Nel testo fornito su Ibrahimovic, in quale data lo svedese ha compiuto 41 anni?

*Testo fornito*.
▬▬▬▬▬▬

Per dare un calcio a una crisi inarrestabile, il Milan si affida a Zlatan Ibrahimovic. Dopo quasi 9 mesi dal 22 maggio 2022 (sua ultima gara in rossonero, a Reggio Emilia nel 3-0 scudetto contro il Sassuolo), lo svedese torna tra i convocati per la gara con il Torino, in programma domani venerdì 10 febbraio. Ad annunciarlo è stato il tecnico rossonero in conferenza: “Sta meglio. L’autonomia è quasi nulla perché ha fatto un mezzo allenamento e la rifinitura di oggi. Il suo ruolo è di grande motivatore e grande giocatore. Sarà con noi e questo è importante. Non è stato inserito nella lista Champions? Non ci sono rimpianti e non li ha nemmeno lui. La sua garanzia è troppo limitata”.
Torna con il Torino, forse anche per soli 10 minuti. O, peggio, nemmeno per uno, ma per fare spogliatoio e per svolgere al meglio il suo ruolo da leader all’interno di uno spogliatoio triste per le sette gare senza vittoria (cinque sconfitte e due pareggi). Intanto, però, come già noto, Ibrahimovic non è nella lista Champions. Non ha fatto in tempo per la massima competizione continentale a recuperare dall’operazione al ginocchio sinistro. Era finito sotto i ferri nel maggio scorso per la rottura del legamento crociato anteriore. La sua ultima presenza resta la gara di Reggio Emilia, quella del 19° scudetto, con tanto di gol segnato, ma annullato per fuorigioco. Poi la pesante diagnosi al ginocchio, non facile per un giocatore che in quale momento andava per i 41 anni, compiuti il 3 ottobre 2022, l’operazione, il recupero. In campo non si è più visto. Il Milan ha provato a tenere botta al Napoli fino a prima della sosta Mondiale, nonostante qualche gara ripresa all’ultimo, ha conquistato il secondo posto – e quindi gli ottavi – nel girone di Champions. Ma a gennaio le ambizioni dei rossoneri sono crollate e gli obiettivi si sono ridimensionati.

▬▬▬▬▬▬

*Voci estratte*.
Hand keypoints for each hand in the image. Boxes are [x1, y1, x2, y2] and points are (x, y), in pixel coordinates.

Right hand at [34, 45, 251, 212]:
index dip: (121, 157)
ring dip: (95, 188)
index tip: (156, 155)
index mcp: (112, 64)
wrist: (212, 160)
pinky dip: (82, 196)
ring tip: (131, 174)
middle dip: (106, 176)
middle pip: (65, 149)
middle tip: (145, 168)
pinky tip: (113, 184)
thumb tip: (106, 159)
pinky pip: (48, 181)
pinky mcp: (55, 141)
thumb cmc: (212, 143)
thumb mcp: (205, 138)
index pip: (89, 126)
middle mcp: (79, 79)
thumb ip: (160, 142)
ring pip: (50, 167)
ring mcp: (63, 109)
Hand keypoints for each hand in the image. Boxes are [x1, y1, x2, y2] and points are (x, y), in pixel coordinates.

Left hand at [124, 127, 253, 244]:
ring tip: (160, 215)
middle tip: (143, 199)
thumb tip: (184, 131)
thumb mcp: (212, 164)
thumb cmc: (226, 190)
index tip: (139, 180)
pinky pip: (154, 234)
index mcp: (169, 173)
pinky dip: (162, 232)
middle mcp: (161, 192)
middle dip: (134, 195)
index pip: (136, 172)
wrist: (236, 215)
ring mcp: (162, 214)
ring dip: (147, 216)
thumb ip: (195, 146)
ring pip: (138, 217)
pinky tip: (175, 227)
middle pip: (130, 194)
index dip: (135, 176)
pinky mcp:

▬▬▬▬▬▬

*Risultato dell'esercizio*.
Il 3 ottobre 2022.